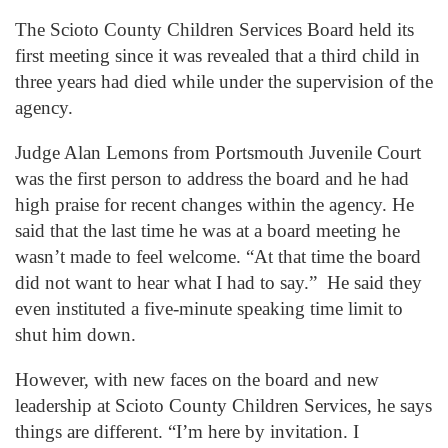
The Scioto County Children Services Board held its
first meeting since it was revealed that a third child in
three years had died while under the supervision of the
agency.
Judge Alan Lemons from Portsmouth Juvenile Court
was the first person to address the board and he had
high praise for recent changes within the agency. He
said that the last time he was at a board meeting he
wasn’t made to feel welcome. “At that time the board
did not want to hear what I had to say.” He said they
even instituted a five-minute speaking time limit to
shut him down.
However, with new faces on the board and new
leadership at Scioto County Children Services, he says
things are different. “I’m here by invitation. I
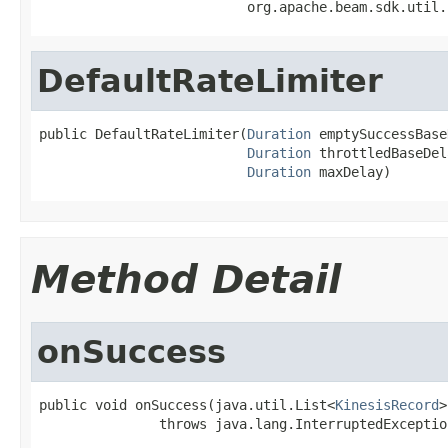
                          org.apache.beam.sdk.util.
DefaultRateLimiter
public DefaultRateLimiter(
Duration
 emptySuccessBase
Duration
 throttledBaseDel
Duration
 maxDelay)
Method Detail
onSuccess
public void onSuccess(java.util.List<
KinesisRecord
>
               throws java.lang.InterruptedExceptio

================================

Exercise details:
Please set down the stretch of lines from the very start above through the line containing "wasn’t made to", copying each one exactly and leaving the pictures out of your answer.

Response:
The Scioto County Children Services Board held its
first meeting since it was revealed that a third child in
three years had died while under the supervision of the
agency.
Judge Alan Lemons from Portsmouth Juvenile Court
was the first person to address the board and he had
high praise for recent changes within the agency. He
said that the last time he was at a board meeting he
wasn’t made to feel welcome. “At that time the board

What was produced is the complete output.